I had a call from a customer in Abingdon (just a few miles from Oxford) who could no longer configure his Microsoft Office 365 email account inside a Windows 10 desktop email client. After a bit of back and forth, it became clear that he was using IMAP / SMTP configuration and some sort of “ancient” email client (I didn’t have a TeamViewer connection and could not tell what software exactly he was using). He was entering the correct IMAP / SMTP server details (shown below) and the correct Microsoft 365 username and password. Regardless, the email client was repeatedly asking for a password and throwing errors, something IMAP and SMTP servers were rejecting the connection…
- IMAP: outlook.office365.com, port 993 SSL/TLS
- SMTP: smtp.office365.com, port 587 STARTTLS
A bit of background – traditionally IMAP / SMTP setup used basic authentication where username and password are saved by the email client and sent to an email provider for authentication. This is now considered outdated and insecure, and most email providers (including Microsoft and Google) prefer “modern” OAuth authentication. With OAuth, the user is presented with with Microsft / Google login prompt and after entering the correct login details must grant the application required access.
The application itself never needs to see or save the user’s password. Additionally, the OAuth system supports multi-factor authentication and other security improvements.

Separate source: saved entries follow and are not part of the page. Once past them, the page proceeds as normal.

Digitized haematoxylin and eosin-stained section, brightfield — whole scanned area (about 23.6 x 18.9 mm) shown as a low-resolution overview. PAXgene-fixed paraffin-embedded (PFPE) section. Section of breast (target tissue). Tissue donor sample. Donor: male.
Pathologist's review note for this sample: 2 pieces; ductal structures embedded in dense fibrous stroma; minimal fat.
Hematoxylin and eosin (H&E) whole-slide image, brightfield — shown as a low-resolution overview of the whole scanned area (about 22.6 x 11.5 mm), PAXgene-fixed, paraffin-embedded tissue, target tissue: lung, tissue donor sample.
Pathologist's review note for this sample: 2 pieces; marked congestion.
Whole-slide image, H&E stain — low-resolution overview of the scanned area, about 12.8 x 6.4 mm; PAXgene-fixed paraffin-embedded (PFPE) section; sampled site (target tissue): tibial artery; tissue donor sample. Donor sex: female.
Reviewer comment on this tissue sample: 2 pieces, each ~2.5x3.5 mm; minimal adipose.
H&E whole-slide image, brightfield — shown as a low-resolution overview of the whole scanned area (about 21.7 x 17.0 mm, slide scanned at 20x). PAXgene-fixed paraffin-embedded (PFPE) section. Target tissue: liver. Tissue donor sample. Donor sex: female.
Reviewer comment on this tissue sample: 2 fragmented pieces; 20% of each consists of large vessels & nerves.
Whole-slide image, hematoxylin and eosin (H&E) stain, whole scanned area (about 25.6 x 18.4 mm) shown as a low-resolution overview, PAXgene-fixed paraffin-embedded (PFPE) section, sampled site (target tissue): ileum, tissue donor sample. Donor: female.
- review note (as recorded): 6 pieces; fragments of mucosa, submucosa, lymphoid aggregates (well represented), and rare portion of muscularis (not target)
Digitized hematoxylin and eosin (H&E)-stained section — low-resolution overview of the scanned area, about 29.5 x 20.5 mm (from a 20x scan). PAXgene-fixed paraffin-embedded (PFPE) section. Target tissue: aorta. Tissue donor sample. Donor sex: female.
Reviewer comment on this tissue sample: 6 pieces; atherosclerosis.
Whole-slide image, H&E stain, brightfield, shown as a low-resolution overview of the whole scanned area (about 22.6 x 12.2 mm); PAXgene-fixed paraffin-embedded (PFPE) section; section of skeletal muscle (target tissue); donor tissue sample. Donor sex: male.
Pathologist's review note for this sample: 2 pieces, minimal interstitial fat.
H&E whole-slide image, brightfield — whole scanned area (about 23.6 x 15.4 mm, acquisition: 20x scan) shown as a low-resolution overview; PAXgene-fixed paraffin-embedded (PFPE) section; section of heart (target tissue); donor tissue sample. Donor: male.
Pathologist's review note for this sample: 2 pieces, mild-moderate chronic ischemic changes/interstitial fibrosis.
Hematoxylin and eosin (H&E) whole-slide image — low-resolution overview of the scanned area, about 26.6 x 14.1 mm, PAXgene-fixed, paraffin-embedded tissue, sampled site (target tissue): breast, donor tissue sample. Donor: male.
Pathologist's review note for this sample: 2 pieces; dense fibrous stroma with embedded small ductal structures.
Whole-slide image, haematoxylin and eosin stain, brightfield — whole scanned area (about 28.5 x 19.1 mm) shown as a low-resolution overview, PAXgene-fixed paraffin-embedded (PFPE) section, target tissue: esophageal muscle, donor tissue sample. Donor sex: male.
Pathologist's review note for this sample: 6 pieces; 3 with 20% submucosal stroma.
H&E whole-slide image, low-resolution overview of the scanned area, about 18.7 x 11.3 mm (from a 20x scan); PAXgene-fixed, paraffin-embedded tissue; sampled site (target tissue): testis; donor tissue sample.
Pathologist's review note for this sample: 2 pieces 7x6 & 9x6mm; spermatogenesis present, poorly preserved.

Microsoft has disabled basic authentication for all Microsoft Office 365 users sometime in 2022. While there was a transitional period when admins could still re-enable it, I believe that as of 2024 it is only possible to enable basic authentication for SMTP (Microsoft 365 admin portal > Users > Active Users > username > Mail > Manage Email Apps > Authentication SMTP).
IMAP now requires modern OAuth authentication without exceptions.
Going back to my client, his email software didn’t support OAuth and was trying to use basic authentication which Microsoft was rejecting. The user didn’t want to use webmail and didn’t have a Microsoft Outlook license (by the way, Microsoft Outlook doesn’t actually support OAuth modern authentication for Office 365 IMAP / SMTP accounts, instead, it uses native Exchange protocol).
The solution was to download and install an up-to-date Thunderbird mail client. Thunderbird supports Microsoft Office 365 IMAP/SMTP accounts with OAuth and even finds all the server details by itself.
You can also use native Exchange / Office 365 protocol, avoiding IMAP/SMTP completely. But this requires a paid add-on (Owl).